Esses dias assisti um documentário bem humorado intitulado “Quem está matando o Cinema?” Um dos culpados seria a Marvel, DC e todas as franquias que giram ao redor, ao tomarem milhares de salas de assalto por vários meses ao ano com vários blockbusters de qualidade duvidosa com pouca originalidade e exclusivamente voltados para adolescentes entre 12 e 16 anos. Bem, Scorsese andou dizendo que esses filmes não eram cinema. Embora ela saiba muito bem que são também, cinema, ele se referia principalmente a estética episódica de série de TV e a pouca liberdade criativa dos diretores na maioria deles, em especial na Marvel, que possui um showrunner como Kevin Feige comandando tudo. O outro culpado, seriam as plataformas de streaming como Netflix. No entanto, apesar da Netflix ter um catálogo com centenas de filmes ruins, tanto ela como a Apple TV+ produziram, respectivamente, O Irlandês (2019) e Assassinos da Lua de Flores, dois épicos de quase 4 horas que Scorsese teria extrema dificuldade de convencer os estúdios a bancarem. As plataformas de streaming até podem preferir que as pessoas fiquem em casa ao invés de ir ao cinema, mas para isso elas tem que trazer os grandes diretores que sabem fazer cinema com C maiúsculo para fazer audiência e conseguir mais assinantes. Então, enquanto tivermos Scorsese e muitos outros cineastas mais jovens que ele com paixão e talento para contar grandes histórias e construir personagens humanos e contraditórios, o Cinema não será assassinado por executivos que acham que a audiência só quer franquias cheias de supers e robôs. Barbie e Oppenheimer mostraram no meio do ano que não é bem assim.       

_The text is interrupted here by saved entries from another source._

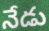
నేడు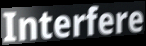
InterfereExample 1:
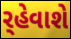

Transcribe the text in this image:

ર્‌હેવાશે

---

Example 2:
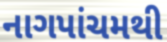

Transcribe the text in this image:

નાગપાંચમથી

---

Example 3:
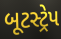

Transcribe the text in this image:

બૂટસ્ટ્રેપ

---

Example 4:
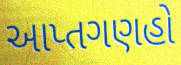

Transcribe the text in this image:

આપ્તગણહો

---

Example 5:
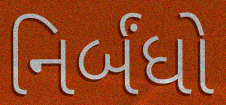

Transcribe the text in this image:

નિર્બંધોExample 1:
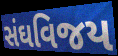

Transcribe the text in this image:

સંઘવિજય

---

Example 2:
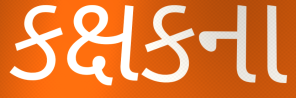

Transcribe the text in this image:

કક્ષકના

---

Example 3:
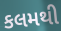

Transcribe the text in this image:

કલમથી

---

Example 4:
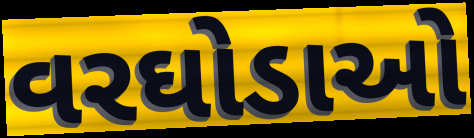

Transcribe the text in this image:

વરઘોડાઓ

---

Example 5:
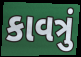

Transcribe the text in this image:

કાવત્રુંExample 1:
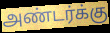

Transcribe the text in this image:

அண்டர்க்கு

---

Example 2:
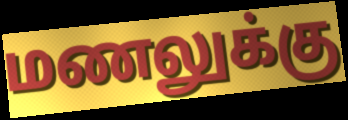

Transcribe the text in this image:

மணலுக்கு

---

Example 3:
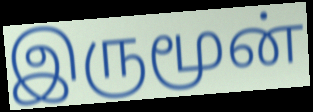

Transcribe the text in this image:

இருமூன்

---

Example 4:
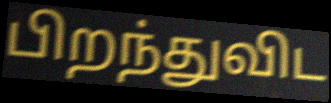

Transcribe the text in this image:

பிறந்துவிட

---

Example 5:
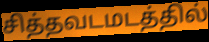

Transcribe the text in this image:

சித்தவடமடத்தில்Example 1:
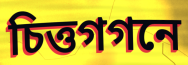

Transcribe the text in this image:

চিত্তগগনে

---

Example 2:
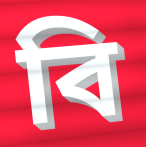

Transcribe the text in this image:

বি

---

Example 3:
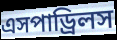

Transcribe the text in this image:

এসপাড্রিলস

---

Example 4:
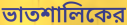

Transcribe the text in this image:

ভাতশালিকের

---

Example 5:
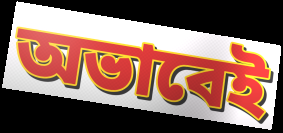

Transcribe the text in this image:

অভাবেইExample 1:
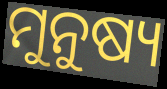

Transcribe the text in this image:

ମୁନୁଷ୍ୟ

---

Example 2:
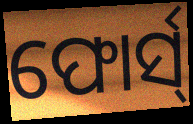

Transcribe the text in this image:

ଫୋର୍ସ୍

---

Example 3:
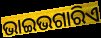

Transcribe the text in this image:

ଭାଇଭଗାରିଏ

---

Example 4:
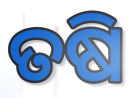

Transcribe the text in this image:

ତଷି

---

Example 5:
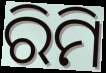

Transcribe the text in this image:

ରିମି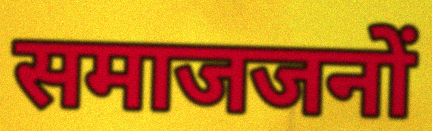
समाजजनों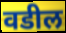
वडीलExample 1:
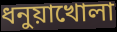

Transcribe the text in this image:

ধনুয়াখোলা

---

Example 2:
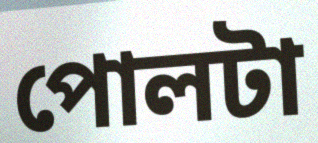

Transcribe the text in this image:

পোলটা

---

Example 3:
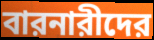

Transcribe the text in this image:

বারনারীদের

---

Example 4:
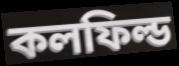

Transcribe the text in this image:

কলফিল্ড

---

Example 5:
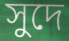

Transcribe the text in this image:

সুদে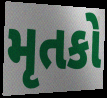
મૃતકોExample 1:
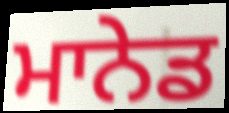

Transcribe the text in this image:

ਮਾਨੇਡ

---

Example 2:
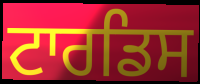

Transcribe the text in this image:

ਟਾਰਡਿਸ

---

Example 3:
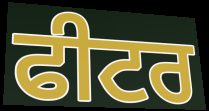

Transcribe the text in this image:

ਫੀਟਰ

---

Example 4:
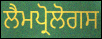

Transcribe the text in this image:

ਲੈਮਪ੍ਰੋਲੋਗਸ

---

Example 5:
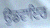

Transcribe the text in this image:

ਉਡਵਾਇਰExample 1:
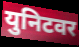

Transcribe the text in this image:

युनिटवर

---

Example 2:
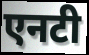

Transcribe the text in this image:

एनटी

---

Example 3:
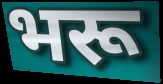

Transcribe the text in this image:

भरू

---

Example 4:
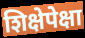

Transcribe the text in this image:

शिक्षेपेक्षा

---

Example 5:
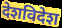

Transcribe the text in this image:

देशविदेश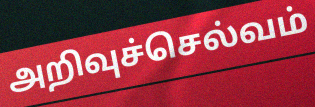
அறிவுச்செல்வம்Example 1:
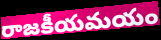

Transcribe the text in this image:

రాజకీయమయం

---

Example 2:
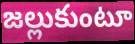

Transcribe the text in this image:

జల్లుకుంటూ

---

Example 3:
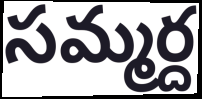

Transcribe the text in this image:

సమ్మర్ద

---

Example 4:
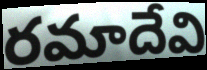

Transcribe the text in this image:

రమాదేవి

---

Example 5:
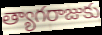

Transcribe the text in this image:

త్యాగరాజుకుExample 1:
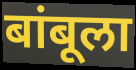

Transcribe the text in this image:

बांबूला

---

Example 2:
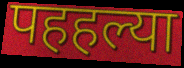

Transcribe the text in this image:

पहहल्या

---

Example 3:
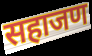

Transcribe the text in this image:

सहाजण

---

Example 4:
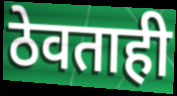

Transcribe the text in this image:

ठेवताही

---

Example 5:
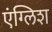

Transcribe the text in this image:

एंग्लिशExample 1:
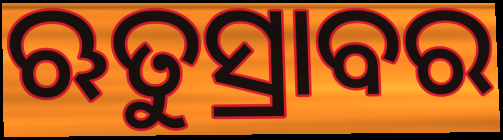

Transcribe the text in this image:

ଋତୁସ୍ରାବର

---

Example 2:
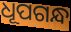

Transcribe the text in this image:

ଧୂପଗନ୍ଧ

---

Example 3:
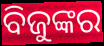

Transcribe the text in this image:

ବିଜୁଙ୍କର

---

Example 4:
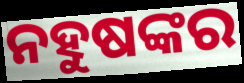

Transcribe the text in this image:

ନହୁଷଙ୍କର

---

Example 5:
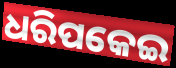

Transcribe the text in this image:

ଧରିପକେଇ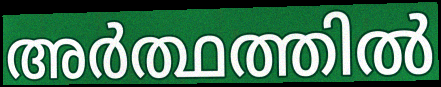
അർത്ഥത്തിൽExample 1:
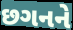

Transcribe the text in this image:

છગનને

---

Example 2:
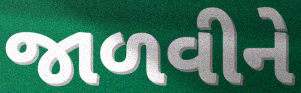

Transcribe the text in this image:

જાળવીને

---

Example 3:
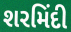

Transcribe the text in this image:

શરમિંદી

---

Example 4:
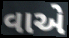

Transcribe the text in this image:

વાએ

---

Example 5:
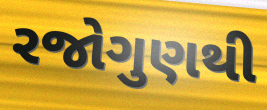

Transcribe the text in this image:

રજોગુણથી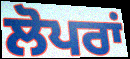
ਲੋਪਰਾਂ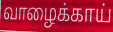
வாழைக்காய்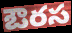
ఔరస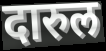
दारुलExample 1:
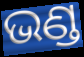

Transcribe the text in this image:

ଭଣ୍ଡ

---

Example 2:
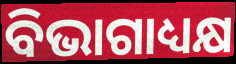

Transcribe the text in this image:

ବିଭାଗାଧ୍ୟକ୍ଷ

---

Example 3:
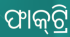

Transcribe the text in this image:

ଫାକ୍‍ଟ୍ରି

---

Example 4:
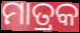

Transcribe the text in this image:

ମାତ୍ରକ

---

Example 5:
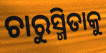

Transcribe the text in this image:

ଚାରୁସ୍ମିତାକୁ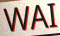
WAI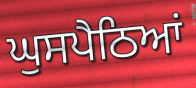
ਘੁਸਪੈਠਿਆਂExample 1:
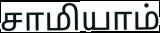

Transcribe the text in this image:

சாமியாம்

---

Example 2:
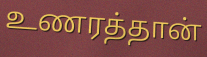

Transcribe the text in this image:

உணரத்தான்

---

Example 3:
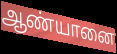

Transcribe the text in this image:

Para finalizar, queria dizer que quando o filme começou, lembrei que grande parte do público brasileiro que irá assistir esse filme, provavelmente já viu (ou verá) muitos outros filmes com nativos norte-americanos e que os cinéfilos mais entusiastas provavelmente sabem 10 vezes mais sobre a histórias dos bravos povos navajos, apaches e crows do que sobre as diversas nações que viveram ou vivem aqui no Brasil. Esse é o poder do cinema de ficção e de gênero. Embora tenhamos muitos documentários, espero que um dia esse poder de criar mitos seja usado pelos nossos cineastas para contar tanto as grandes histórias de nossos povos originários quanto as injustiças cruéis a que foram submetidos nos últimos 500 anos.